Need a substitute for self-rising flour? This easy recipe lets you make your own homemade DIY version with just a few basic ingredients!
Self-rising flour is an ingredient that you’ve likely seen pop up now and then in baking recipes. So many times, though, you may find yourself without any in your pantry and need a substitute. I’m here to help with an easy DIY recipe!
What is Self-Rising Flour
First, let’s talk about self-rising flour and how it’s used in baking. It is simply flour that has had baking powder and salt added to it. As you likely already know, baking powder is a leavening agent, which is what causes baked goods to rise. And salt is a common ingredient in baking to add some flavor.
Most baking recipes are made with all-purpose flour with the leavening agent and salt added separately.
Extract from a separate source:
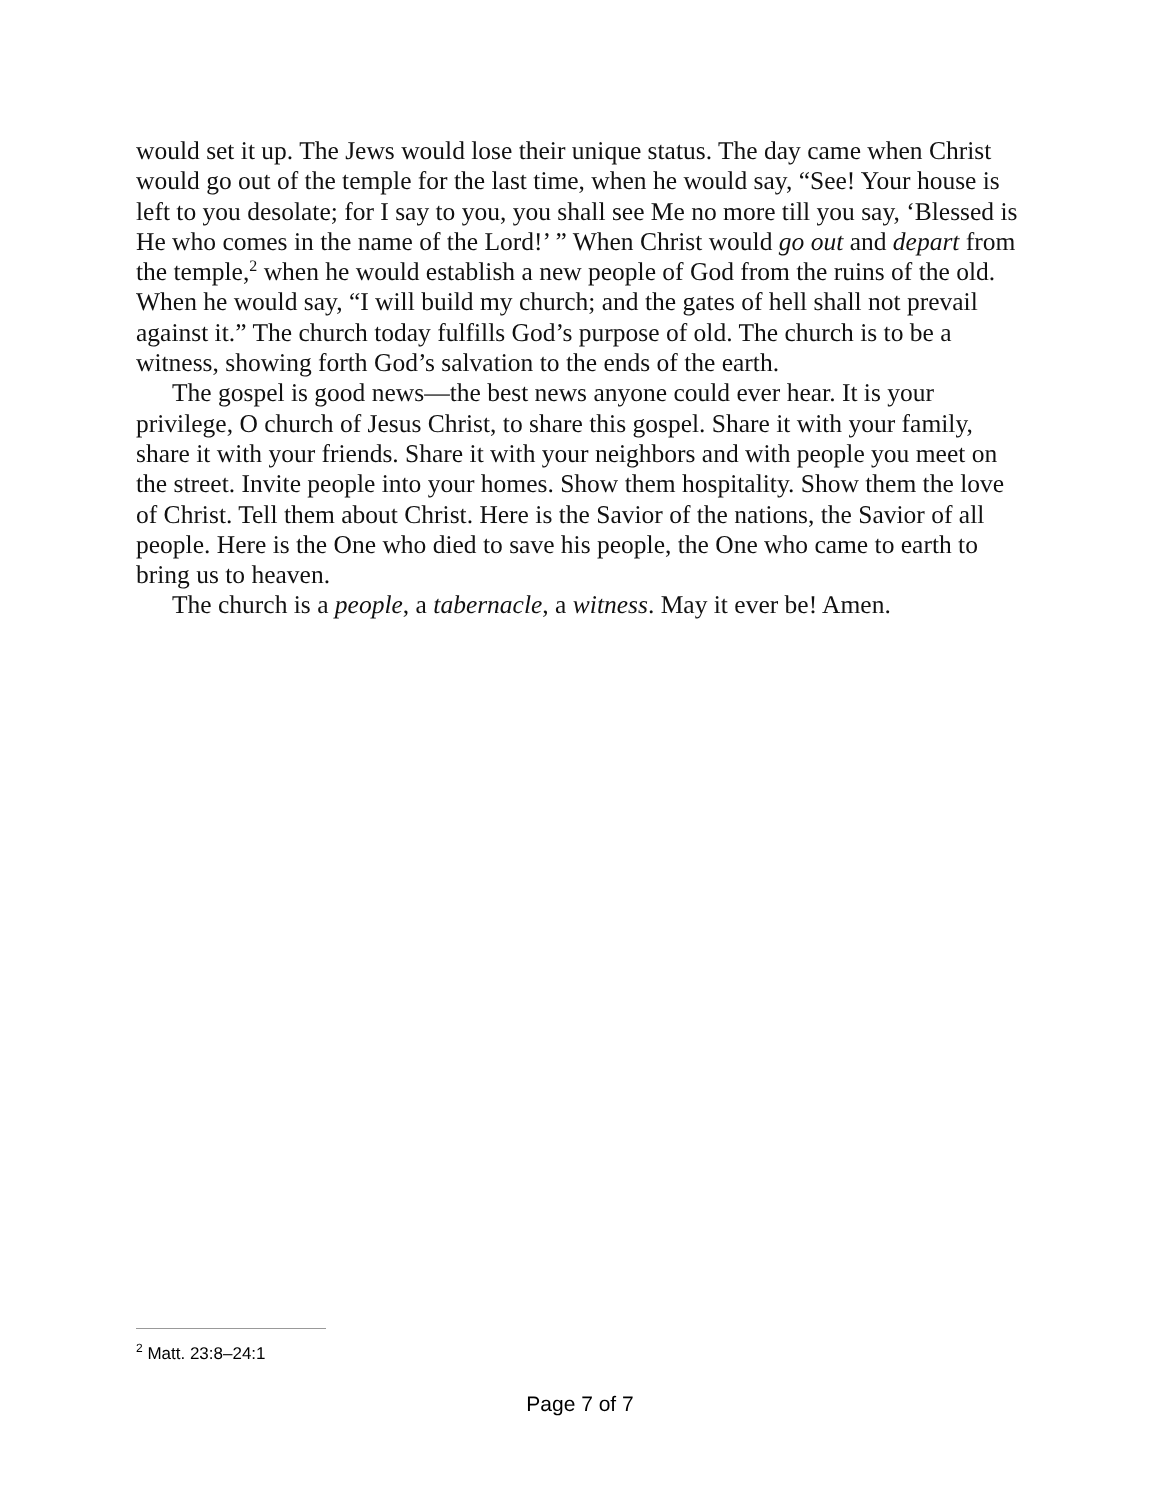would set it up. The Jews would lose their unique status. The day came when Christ would go out of the temple for the last time, when he would say, “See! Your house is left to you desolate; for I say to you, you shall see Me no more till you say, ‘Blessed is He who comes in the name of the Lord!’ ” When Christ would go out and depart from the temple,<sup>2</sup> when he would establish a new people of God from the ruins of the old. When he would say, “I will build my church; and the gates of hell shall not prevail against it.” The church today fulfills God’s purpose of old. The church is to be a witness, showing forth God’s salvation to the ends of the earth.
The gospel is good news—the best news anyone could ever hear. It is your privilege, O church of Jesus Christ, to share this gospel. Share it with your family, share it with your friends. Share it with your neighbors and with people you meet on the street. Invite people into your homes. Show them hospitality. Show them the love of Christ. Tell them about Christ. Here is the Savior of the nations, the Savior of all people. Here is the One who died to save his people, the One who came to earth to bring us to heaven.
The church is a people, a tabernacle, a witness. May it ever be! Amen.
<sup>2</sup> Matt. 23:8–24:1
Page 7 of 7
Self-rising flour is not used nearly as commonly, but you’ll sometimes come across a recipe made that lists it as an ingredient. It’s a great shortcut ingredient that I often keep on-hand if for no other reason than making a batch of quick and easy Cream Biscuits.
How to Make Self-Rising Flour
If you don’t use self-rising flour often enough to justify buying it, or you simply don’t want to keep another kind of flour in your pantry, it’s very easy to make a substitute. All you’ll need is some flour, baking powder, and salt!
With just a few minutes of measuring and mixing, you’ll be all set. The recipe below will serve you very well for an easy substitution.
Choosing a Flour to Make Self-Rising Flour
While all-purpose flour is most commonly used, you can use different types of flour to make self-rising flour. You’re most likely to have all-purpose flour in your kitchen, and that works really well as a base for making this substitute.
Self-rising flour gained popularity in the South, where brands like White Lily became pantry staples for home bakers. If you’re trying to replicate that Southern style, keep in mind that those are most often made with a softer flour. You may want to experiment with using pastry flour or a blend of flours to get a closer substitute.
How to Store Self-Rising Flour
This recipe for making self-rising flour can easily be scaled to be used for a specific recipe or to make extra to keep for future use. To make a large batch, simply multiply the quantities and store the flour in an airtight container to use when needed.
Remember that baking powder will lose its leavening abilities over time. Be sure to check the expiration date of your baking powder before adding it to the flour. Once mixed, the self-rising flour will also lose its leavening ability just like the baking powder. If you’re making a large batch, be sure to note the date mixed and the expiration date of the baking powder on the storage container.